*** Opening of Excerpted records ***

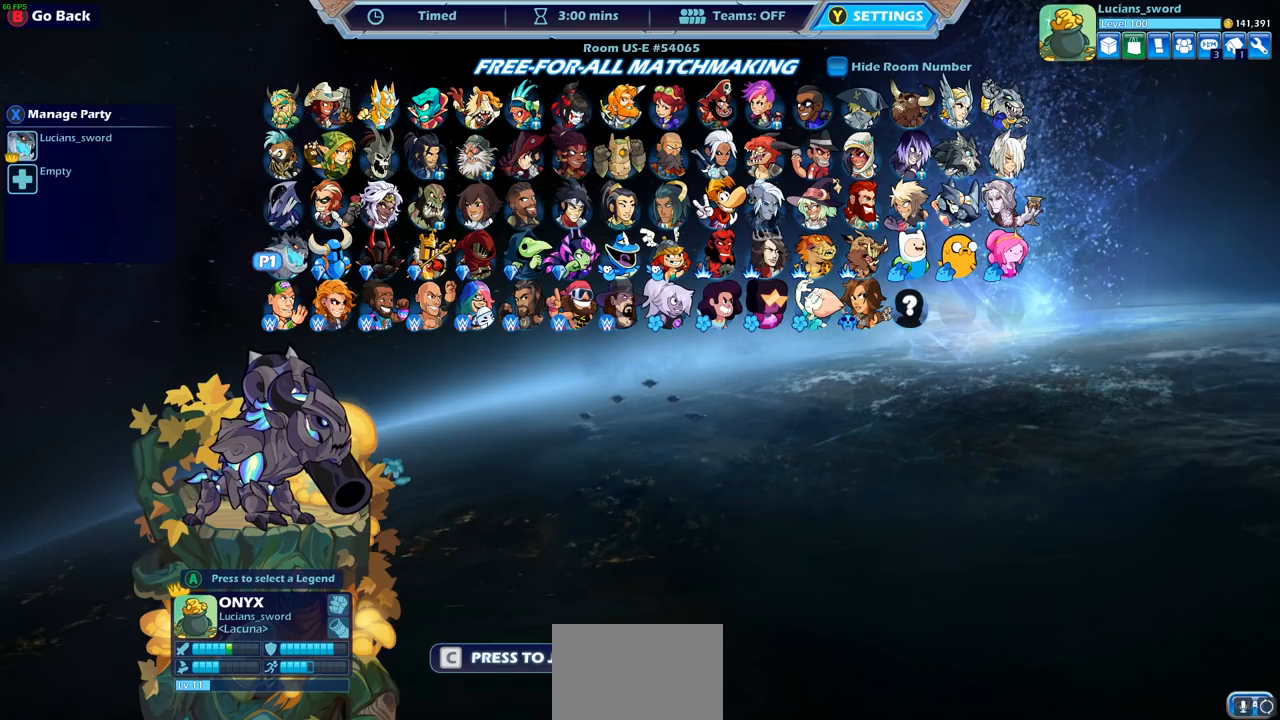
{"buttons": [], "left_stick": "center", "right_stick": "center", "events": []}
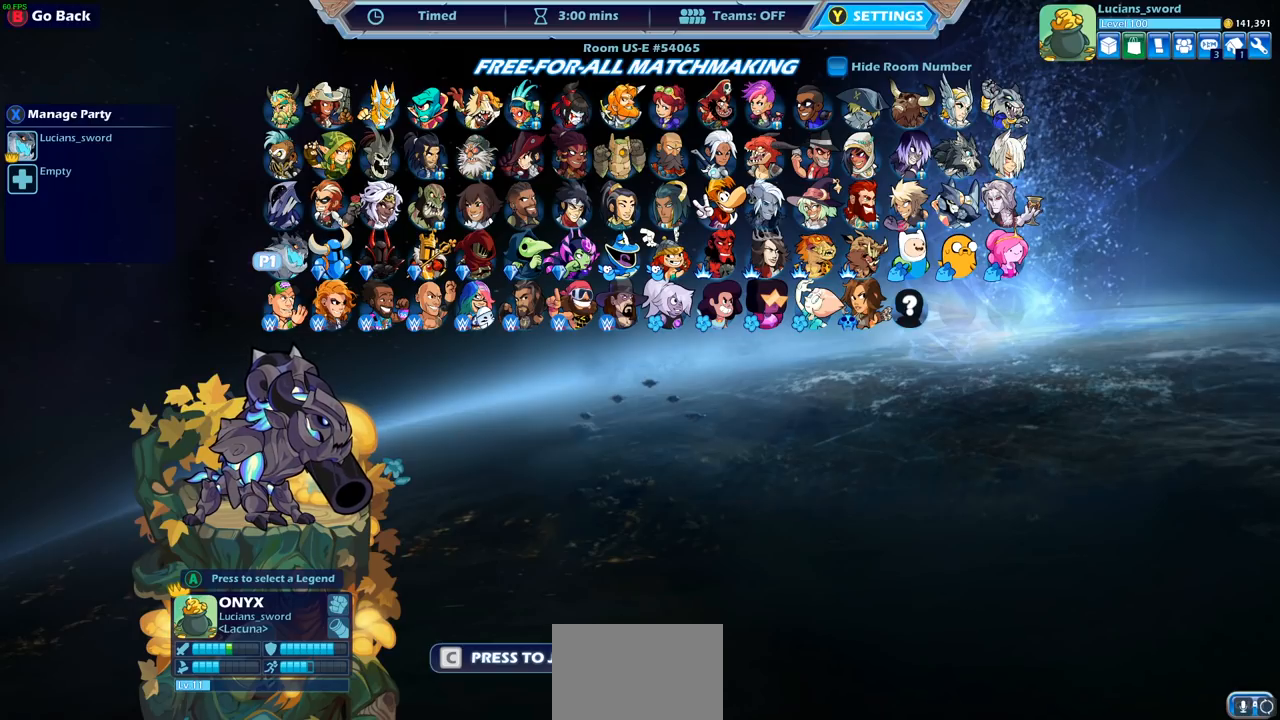
{"buttons": [], "left_stick": "center", "right_stick": "center", "events": [[300, "DPAD_UP", "down"], [400, "DPAD_UP", "up"]]}
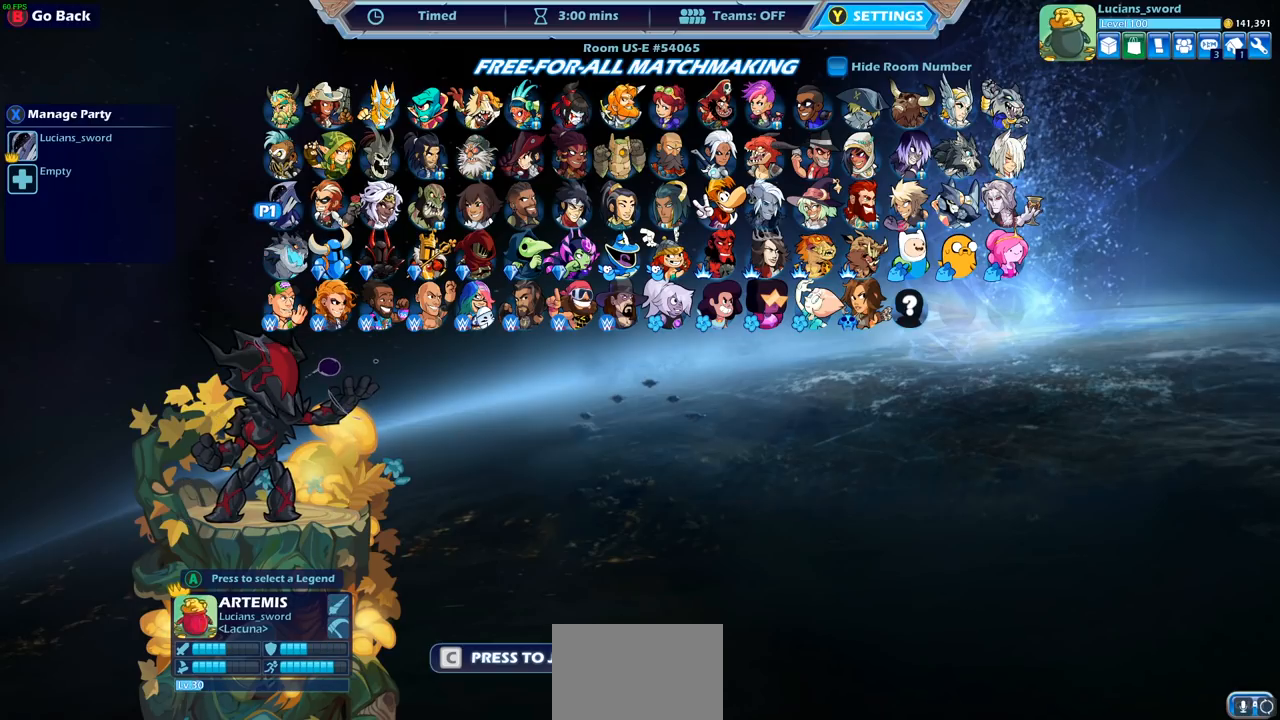
{"buttons": [], "left_stick": "center", "right_stick": "center", "events": [[67, "DPAD_RIGHT", "down"], [200, "DPAD_RIGHT", "up"], [283, "DPAD_RIGHT", "down"], [383, "DPAD_RIGHT", "up"]]}
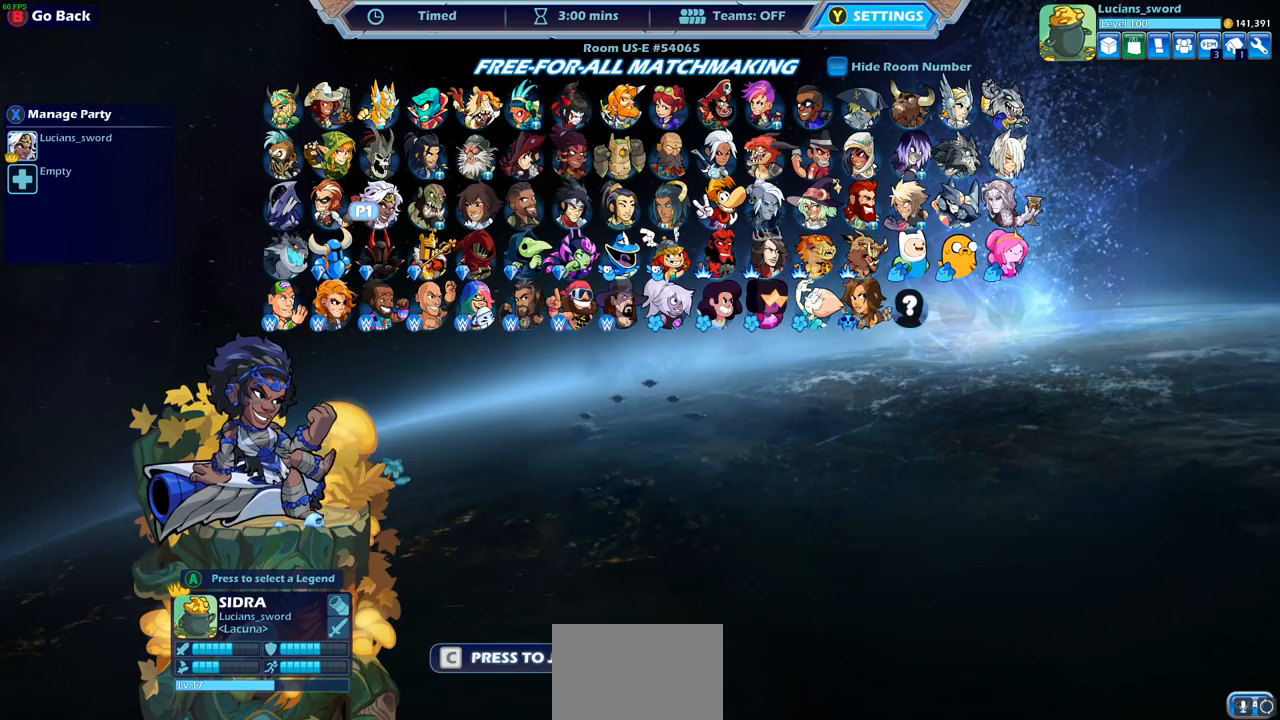
{"buttons": [], "left_stick": "center", "right_stick": "center", "events": [[300, "DPAD_RIGHT", "down"], [417, "DPAD_RIGHT", "up"]]}
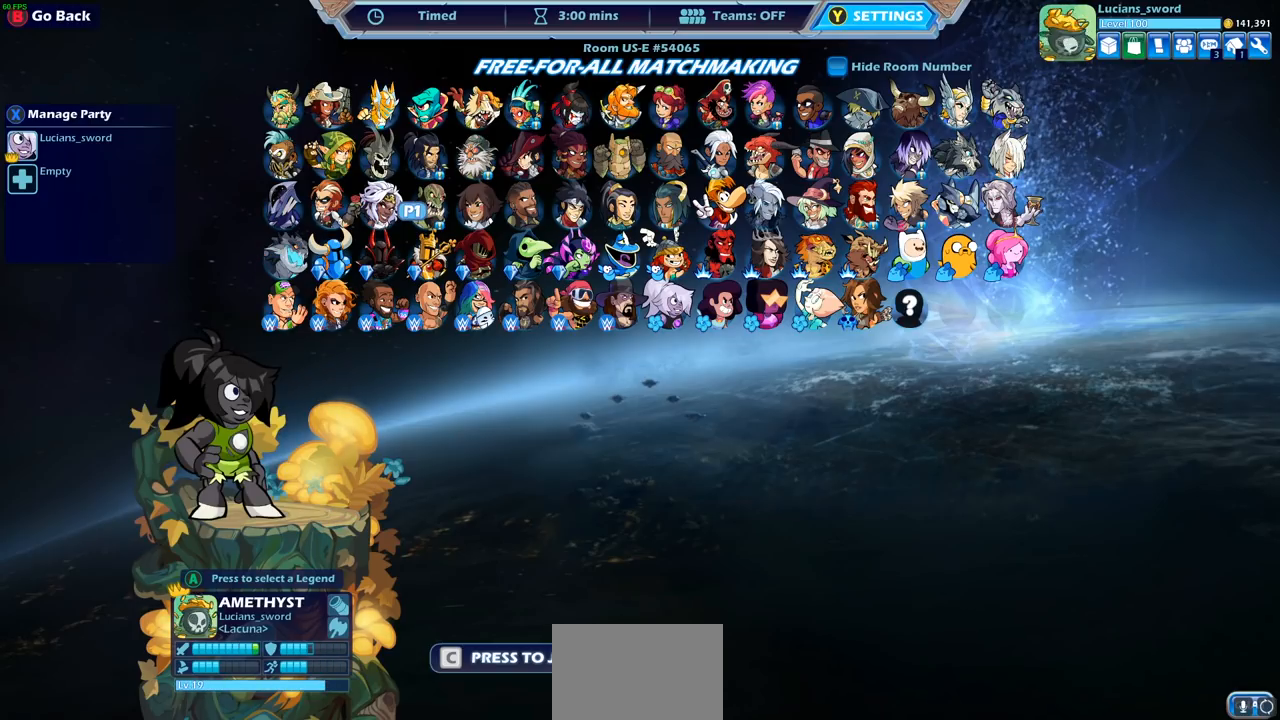
{"buttons": [], "left_stick": "center", "right_stick": "center", "events": [[200, "DPAD_RIGHT", "down"], [350, "DPAD_RIGHT", "up"]]}
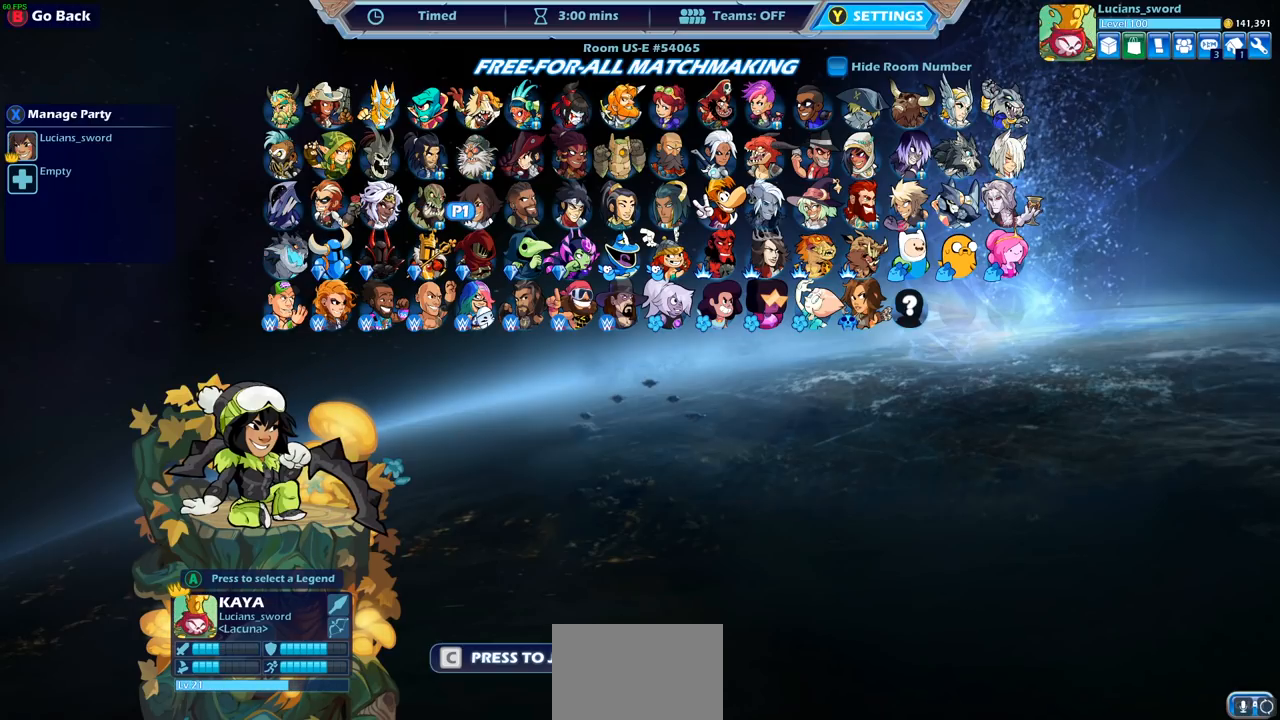
{"buttons": [], "left_stick": "center", "right_stick": "center", "events": [[333, "DPAD_RIGHT", "down"], [467, "DPAD_RIGHT", "up"]]}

*** Close of Excerpted records ***

→ **Problem requirements**: Provide an exact copy of the records, excluding every picture.

→ **Response area**:
{"buttons": [], "left_stick": "center", "right_stick": "center", "events": []}
{"buttons": [], "left_stick": "center", "right_stick": "center", "events": [[300, "DPAD_UP", "down"], [400, "DPAD_UP", "up"]]}
{"buttons": [], "left_stick": "center", "right_stick": "center", "events": [[67, "DPAD_RIGHT", "down"], [200, "DPAD_RIGHT", "up"], [283, "DPAD_RIGHT", "down"], [383, "DPAD_RIGHT", "up"]]}
{"buttons": [], "left_stick": "center", "right_stick": "center", "events": [[300, "DPAD_RIGHT", "down"], [417, "DPAD_RIGHT", "up"]]}
{"buttons": [], "left_stick": "center", "right_stick": "center", "events": [[200, "DPAD_RIGHT", "down"], [350, "DPAD_RIGHT", "up"]]}
{"buttons": [], "left_stick": "center", "right_stick": "center", "events": [[333, "DPAD_RIGHT", "down"], [467, "DPAD_RIGHT", "up"]]}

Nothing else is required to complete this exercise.